Making an 8-bit NES game (Part 1): A minimal ROM

Can we start with a completely empty source file, compile it to a NES ROM and run it in an emulator? Let’s try!

Create an empty plain text file game.s and save it in a folder. It now needs to be compiled with ca65 and linked with ld65. Let’s see what happens.

If you don’t know what ca65 and ld65 are, check out Part 0: Tools needed.

Start with compiling the source file into an object file.

ca65 game.s

No error and a 251 byte game.o was created. Good so far! Now link the object file.

ld65 game.o
ld65: Error: Memory configuration missing

So, the cc65 tools can build binaries for a bunch of different 6502 based systems with different memory layouts, the NES being just one of them.

Usually you’d now need to write a detailed memory map configuration file. Luckily we don’t have to do any of that, since there is already one for the NES bundled with the compiler.

I’ll go into more technical details later on, for now let’s postpone learning about the memory layout and just get this thing working.

To use the bundled config file just specify nes as the system type. And let’s also name our output file.

ld65 -t nes game.o -o game.nes
ld65: Warning: (...)/nes.cfg(63): Segment `HEADER' does not exist
ld65: Warning: (...)/nes.cfg(63): Segment `STARTUP' does not exist
ld65: Warning: (...)/nes.cfg(63): Segment `VECTORS' does not exist
ld65: Warning: (...)/nes.cfg(63): Segment `CHARS' does not exist

A few warnings, but no errors, and a 40976 byte game.nes containing all zeroes was created.

Let’s try running it in the emualtor

fceux.exe game.nes

Alright, so we’re missing something. Not surprising since the ROM contains all zeroes.

ROMs need to start with the NES header. And the NES header starts with 4 specific bytes, the ASCII characters NES and the hexadecimal value 1A.
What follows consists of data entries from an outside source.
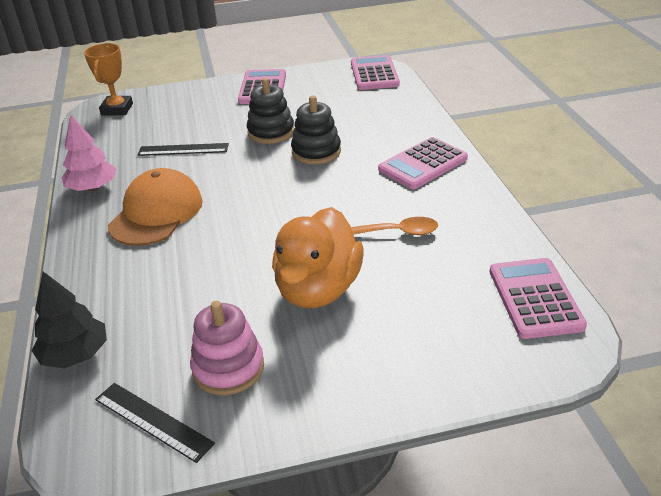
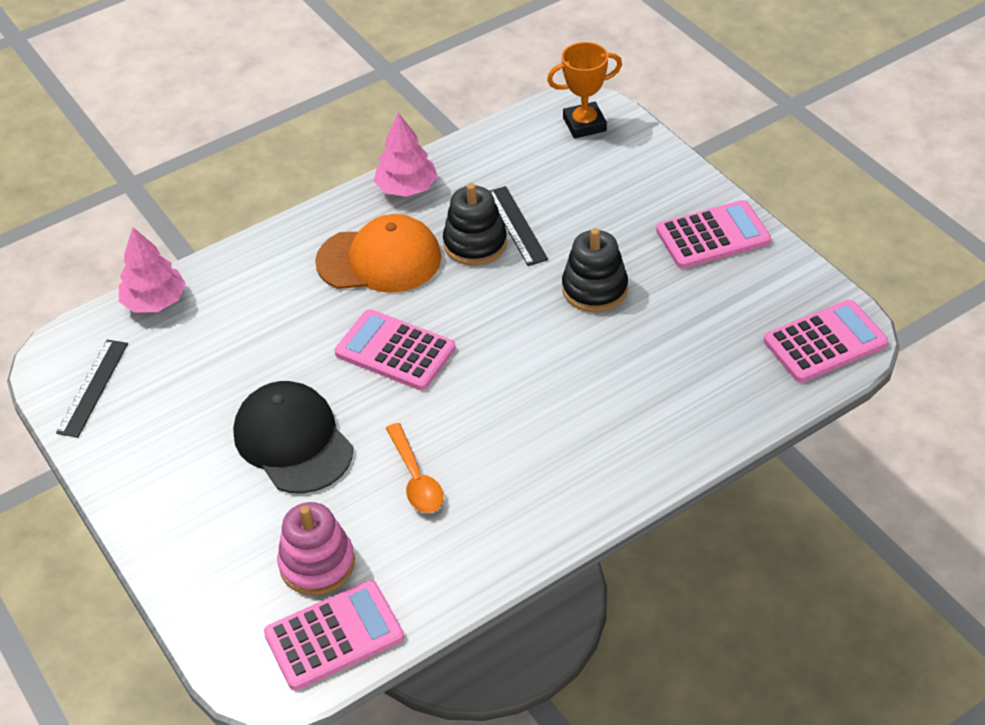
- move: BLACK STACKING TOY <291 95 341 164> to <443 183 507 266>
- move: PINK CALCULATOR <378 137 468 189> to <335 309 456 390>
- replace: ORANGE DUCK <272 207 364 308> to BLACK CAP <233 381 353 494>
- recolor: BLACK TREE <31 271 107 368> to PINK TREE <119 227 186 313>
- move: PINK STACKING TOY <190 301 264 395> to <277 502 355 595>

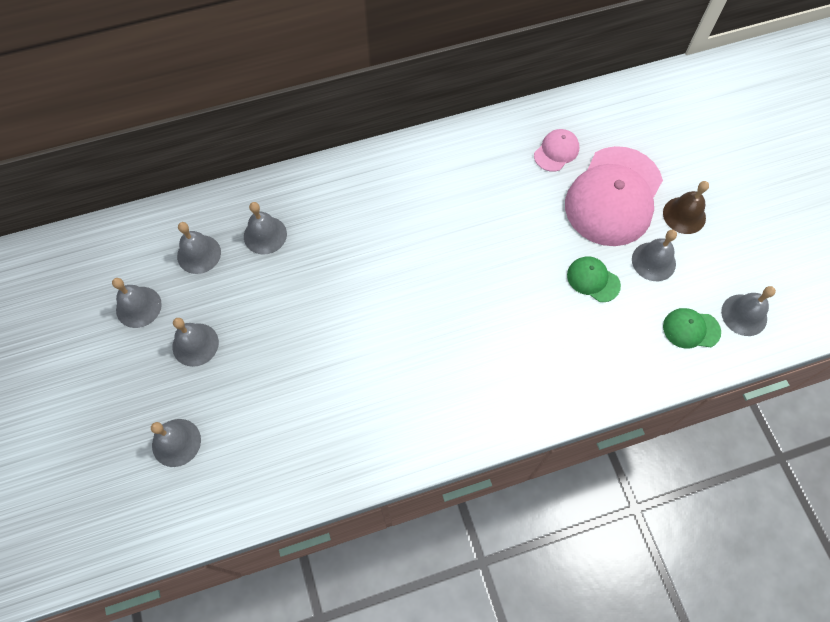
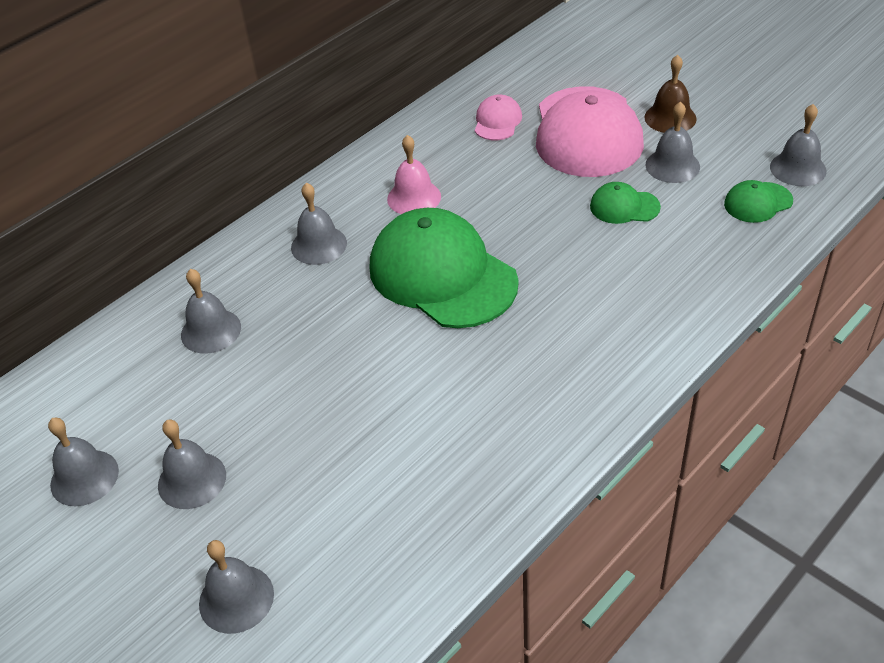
- move: GREY BELL <177 222 221 274> to <291 183 347 265>
- insert: PINK BELL <387 135 441 214>
- insert: GREEN CAP <370 208 519 328>

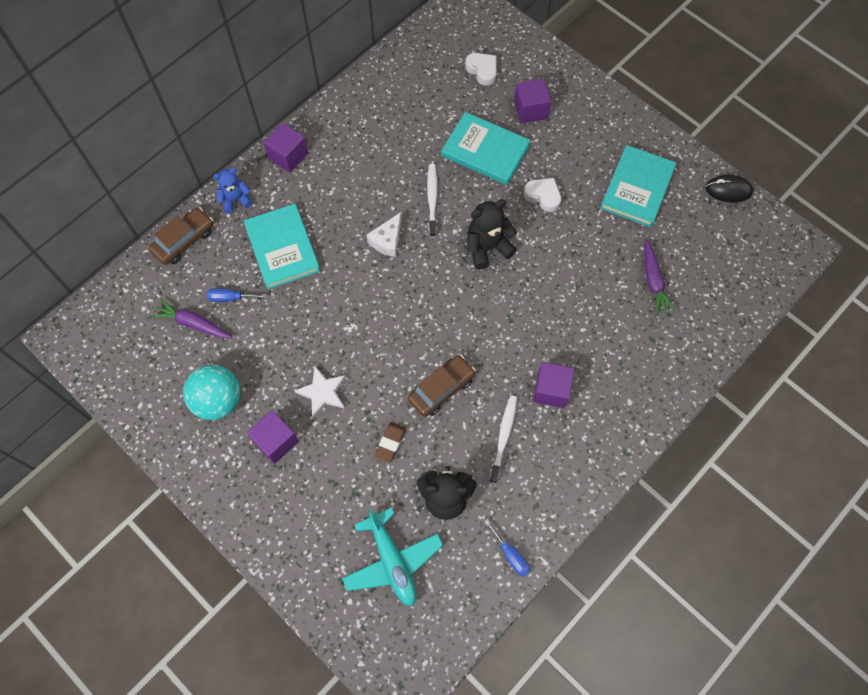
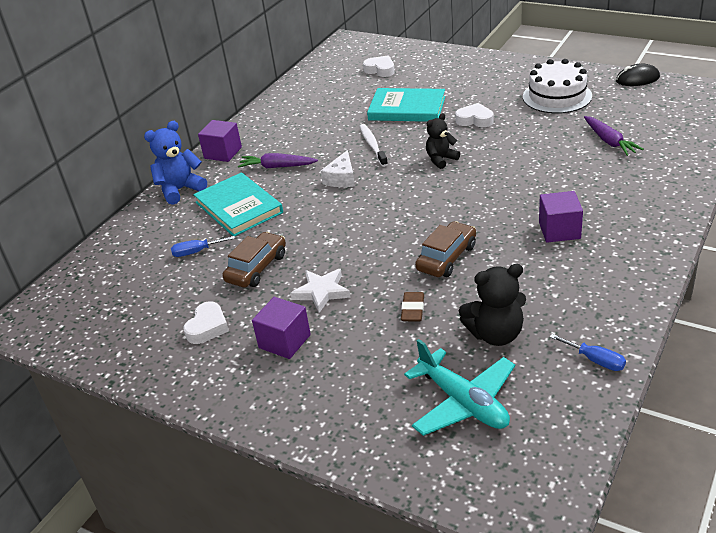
- delete: PURPLE CUBE <514 79 551 124>
- replace: TURQUOISE BOOK <600 145 676 227> to WHITE CAKE <523 59 592 114>
- resize: BLUE TEDDY BEAR <213 168 253 214> = <144 121 207 205> x1.51
- resize: BLACK TEDDY BEAR <467 199 517 270> = <426 113 460 169> x0.66
- move: BROWN CAR <149 207 213 265> to <222 232 286 288>
- move: PURPLE CARROT <151 299 232 338> to <238 153 318 168>
- replace: TURQUOISE BALL <183 365 240 420> to WHITE HEART <183 301 229 344>
- delete: WHITE TOOTHBRUSH <489 395 517 483>

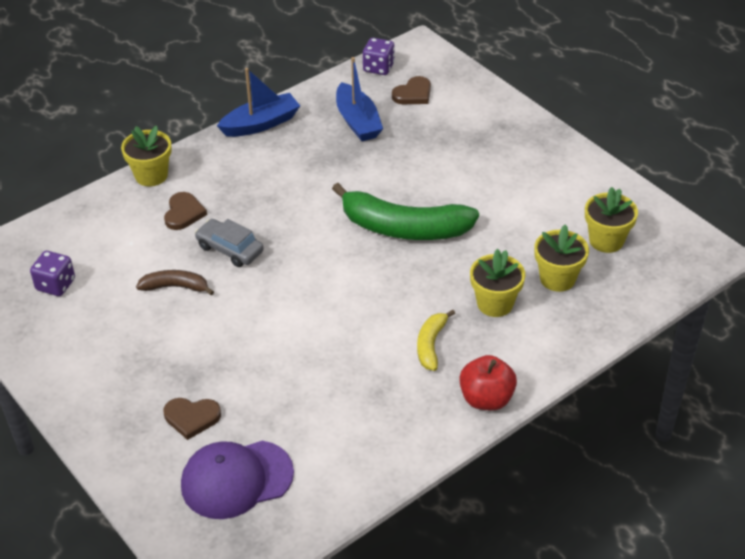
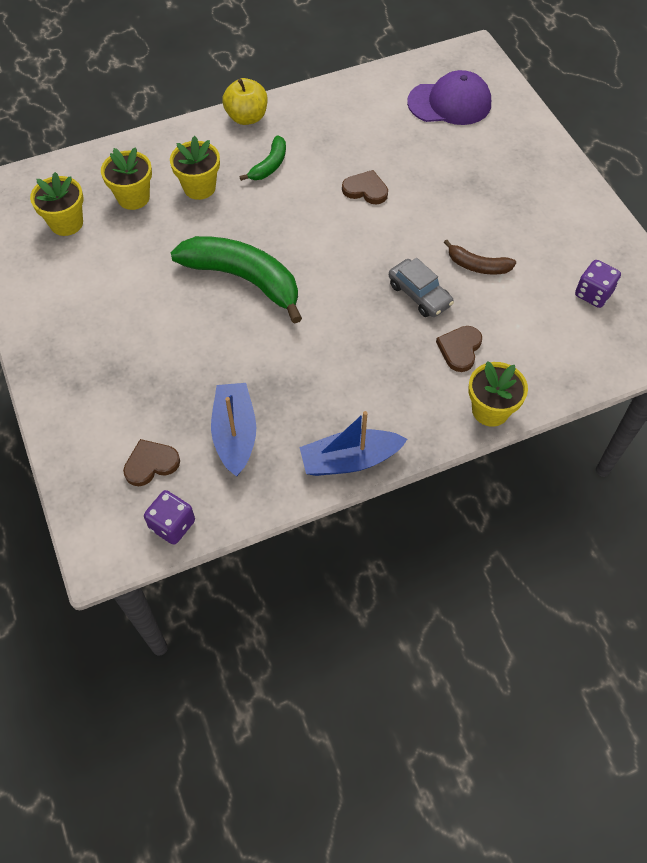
- recolor: YELLOW BANANA <417 310 455 371> to GREEN BANANA <239 135 286 181>
- recolor: RED APPLE <459 355 517 410> to YELLOW APPLE <222 78 267 125>
- move: BROWN HEART <164 398 221 440> to <342 170 388 204>

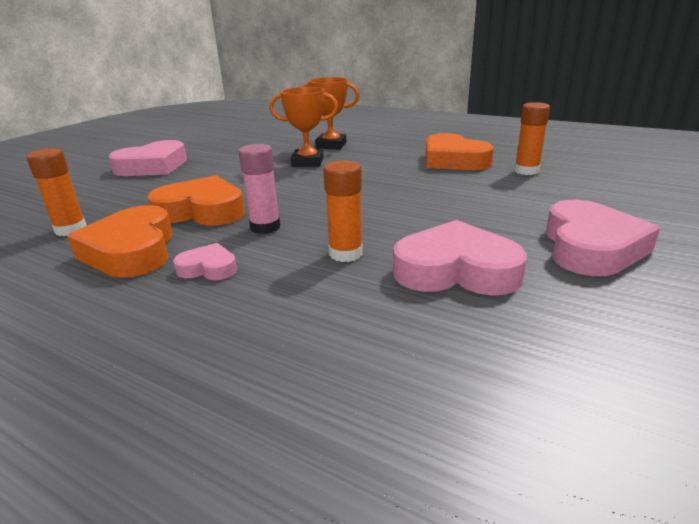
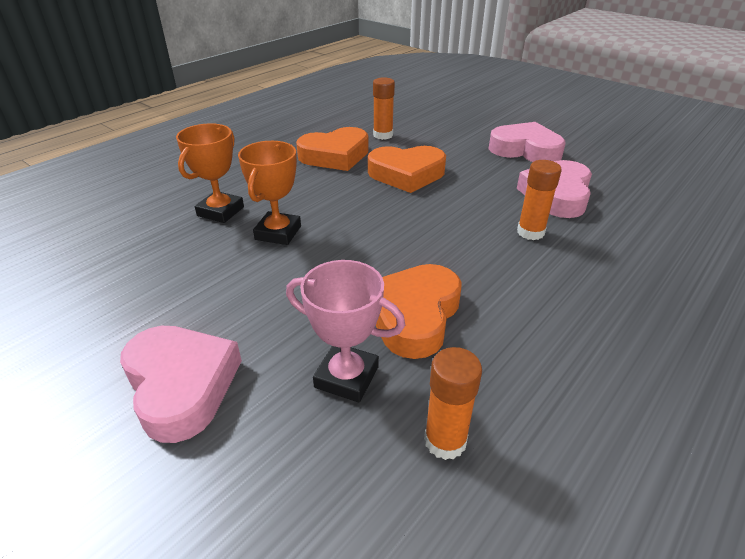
- delete: PINK GLUE STICK <238 144 280 234>
- move: ORANGE HEART <67 205 173 278> to <368 146 446 193>
- delete: PINK HEART <173 243 237 280>
- insert: PINK TROPHY <286 260 405 403>

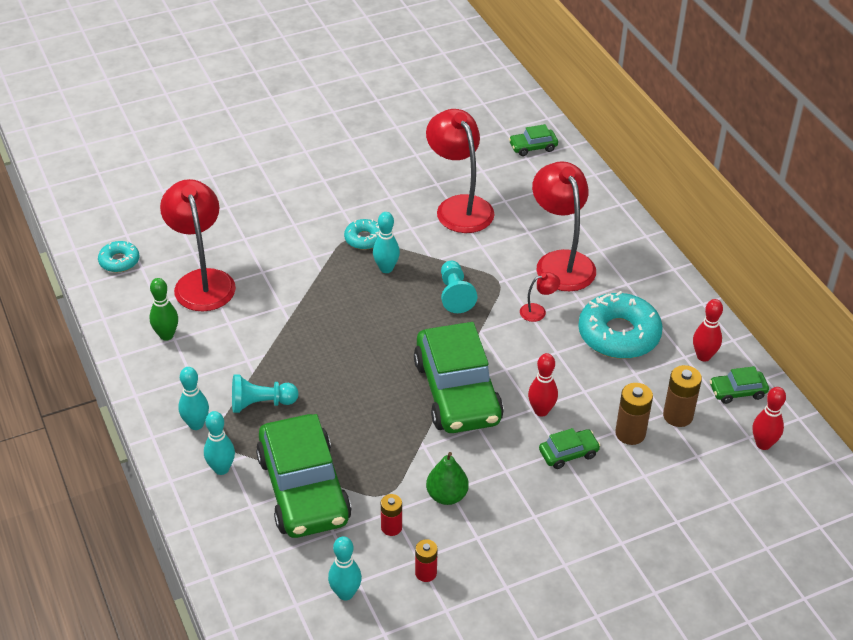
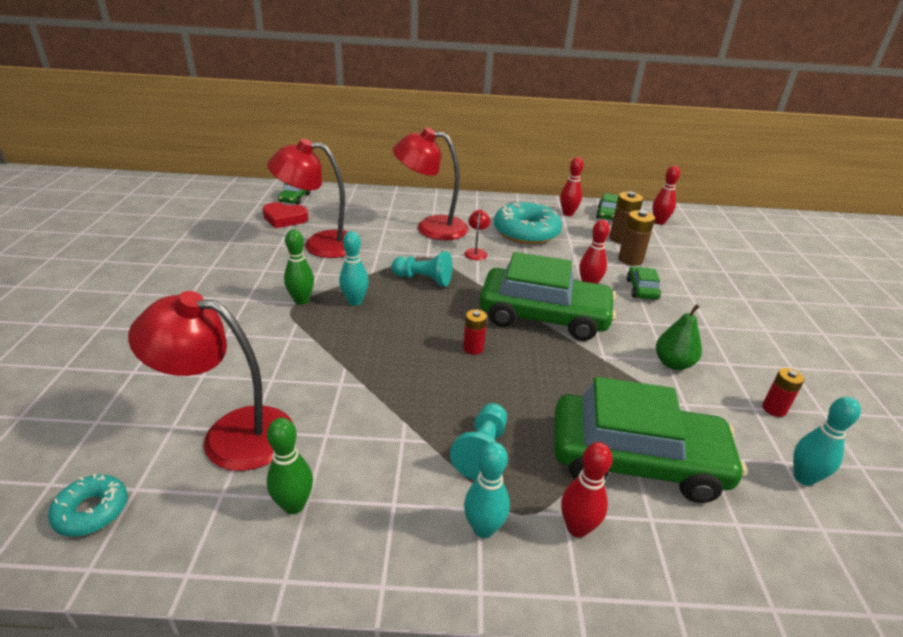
- replace: TURQUOISE DONUT <344 219 380 250> to GREEN BOWLING PIN <284 229 314 304>
- recolor: TURQUOISE BOWLING PIN <204 411 235 475> to RED BOWLING PIN <561 442 612 538>
- move: RED BATTERY <381 494 402 536> to <463 309 487 355>
- insert: RED HEART <262 202 308 228>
Add the following to game.s

.byte "NES"
.byte $1A

And try again

ca65 game.s
ld65 -t nes game.o -o game.nes
ld65: Warning: (...)/nes.cfg(63): Segment `HEADER' does not exist
ld65: Warning: (...)/nes.cfg(63): Segment `STARTUP' does not exist
ld65: Warning: (...)/nes.cfg(63): Segment `VECTORS' does not exist
ld65: Warning: (...)/nes.cfg(63): Segment `CHARS' does not exist
fceux.exe game.nes

Same warnings and same error.

Something is wrong. Examining game.nes in a hex editor we see this:
00000000 00 00 00 00 00 00 00 00 00 00 00 00 00 00 00 00 ................
00000010 4E 45 53 1A 00 00 00 00 00 00 00 00 00 00 00 00 NES.............

That’s strange! Our header is in there, but not at the start of the file. Instead it somehow ended up at offset $10, after 16 bytes of zeroes.

To investigate I opened up nes.cfg, the NES memory map configuration that came with cc65 and found this.

# INES Cartridge Header
HEADER: file = %O, start = $0000, size = $0010, fill = yes;

So the first 16 bytes are reserved for the header, and to use them we have to put our assembly into the HEADER segment. Should have known not to ignore those warnings.

Segments are parts of the code and data that end up in different specific areas of RAM and ROM. In the source file they are specified as .segment "SEGMEMT_NAME".

This is our new game.s that specifies that our 4 bytes go into the HEADER segment.

.segment "HEADER"
    .byte "NES"
    .byte $1A

Try this again now.

ca65 game.s
ld65 -t nes game.o -o game.nes
ld65: Warning: (...)/nes.cfg(63): Segment `STARTUP' does not exist
ld65: Warning: (...)/nes.cfg(63): Segment `VECTORS' does not exist
ld65: Warning: (...)/nes.cfg(63): Segment `CHARS' does not exist

Ooh! One less warning this time.

And this is what game.nes looks like in the hex editor.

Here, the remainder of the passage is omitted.